Personal information
- Full name: Rajesh Krishnakant Rao
- Born: 9 December 1974 (age 51) Park Royal, London, England
- Batting: Right-handed
- Bowling: Leg break googly

Domestic team information
- 1996–1999: Sussex
- 2000–2002: Middlesex Cricket Board

Career statistics
| Competition | First-class | List A |
| Matches | 27 | 44 |
| Runs scored | 874 | 1,038 |
| Batting average | 20.80 | 24.71 |
| 100s/50s | 0/6 | 1/7 |
| Top score | 89 | 158 |
| Balls bowled | 491 | 163 |
| Wickets | 4 | 5 |
| Bowling average | 74.00 | 33.80 |
| 5 wickets in innings | 0 | 0 |
| 10 wickets in match | 0 | 0 |
| Best bowling | 1/1 | 3/31 |
| Catches/stumpings | 7/– | 12/– |
- Source: Cricinfo, 19 November 2010

= Rajesh Rao (cricketer) =

English cricketer

Rajesh Krishnakant Rao (born 9 December 1974) is a former English cricketer. Rao was a right-handed batsman who bowled leg break googly. He was born in Park Royal, London.

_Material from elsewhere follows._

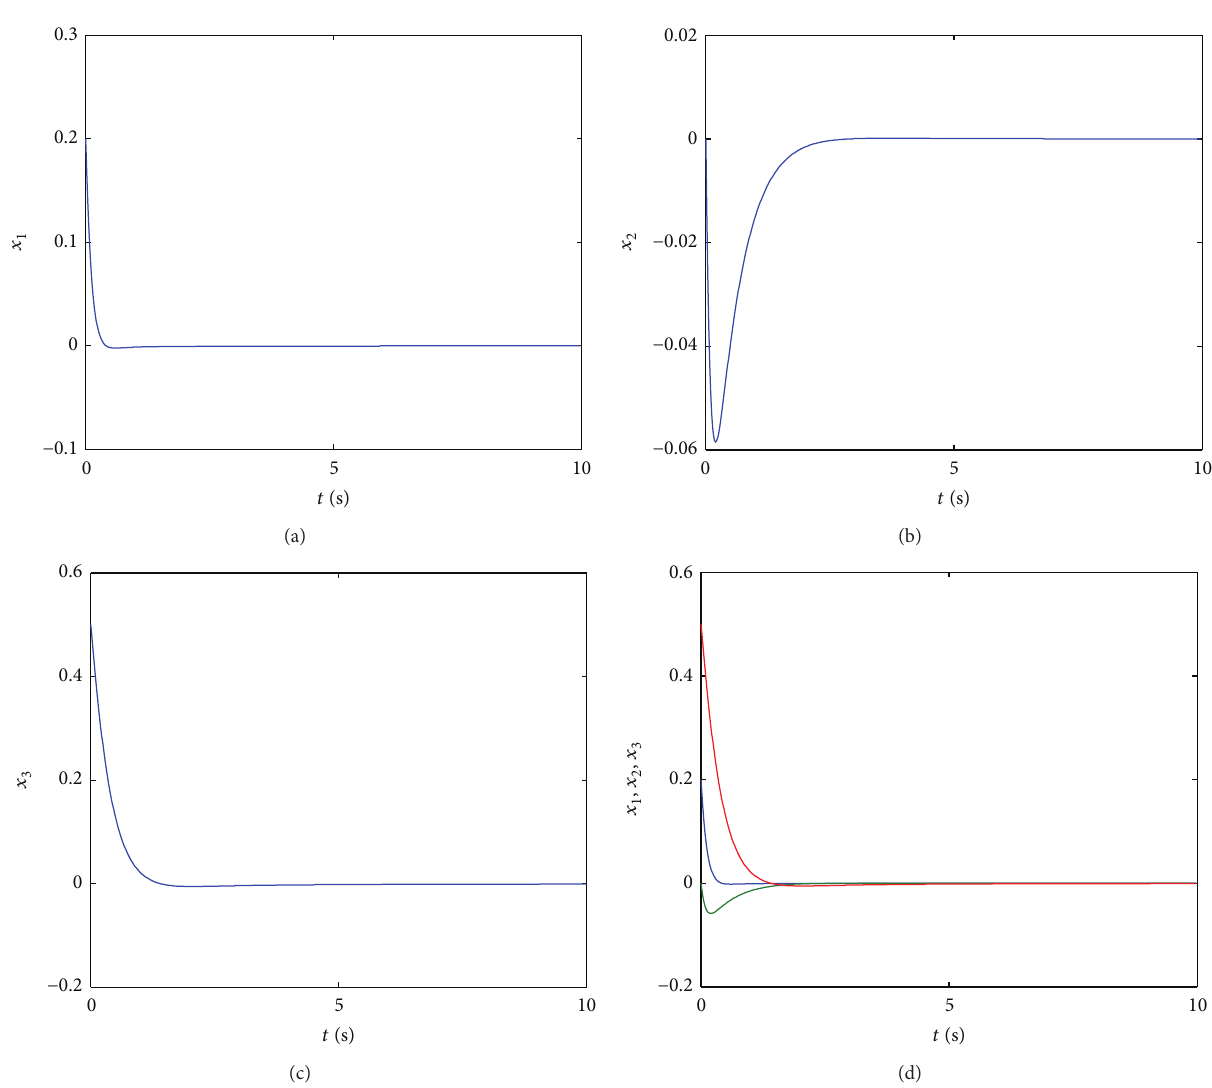
which satisfies the conditions Re ( eig ( A )) < 0 and 𝜔 = − max Re ( eig ( A )) = 2 > Γ(𝛼) = 0.9735 in Theorem 15.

Rao made his first-class debut for Sussex against Cambridge University in 1996. From 1996 to 1999, he represented the county in 27 first-class matches, the last of which came against Gloucestershire in the County Championship. In his 27 first-class matches for Sussex, he scored 874 runs at an average of 20.80, with six half centuries and a high score of 89. In the field he took 7 catches. With the ball he took 4 wickets at a bowling average of 74.00, with best figures of 1/1. It was for Sussex that Rao also made his debut in List A cricket, which came against Durham in the 1996 AXA Equity and Law League. From 1996 to 1999, he represented the county in 40 List A matches, the last of which came against Gloucestershire in the Benson and Hedges Cup.

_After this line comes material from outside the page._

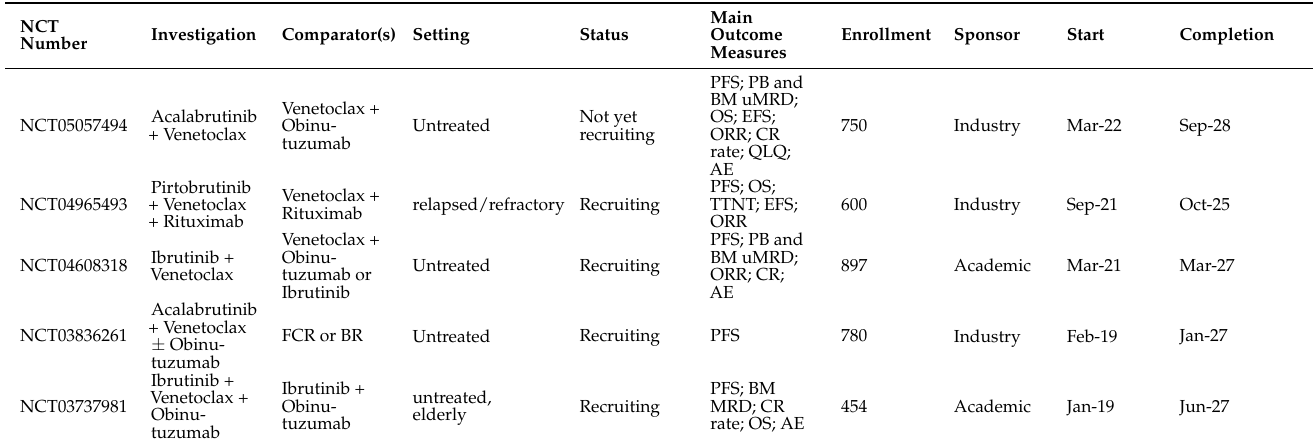
Table 1. Phase 3 clinical trials currently registered at Clinicaltrials.gov using a BTKi with a BH3- mimetic in CLL (January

In 2000, he played his first List A match for the Middlesex Cricket Board against Wiltshire in the 2000 NatWest Trophy. From 2000 to 2002, he represented the Board in four List A matches, the last of which came against Cambridgeshire in the 2nd round of the 2003 Cheltenham & Gloucester Trophy which was held in 2002. In his career total of 44 List A matches, he scored 1,038 runs at an average of 24.71, with 7 half centuries and a single century high score of 15. In the field he took 12 catches, while with the ball he took 5 wickets at an average of 33.80, with best figures of 3/31.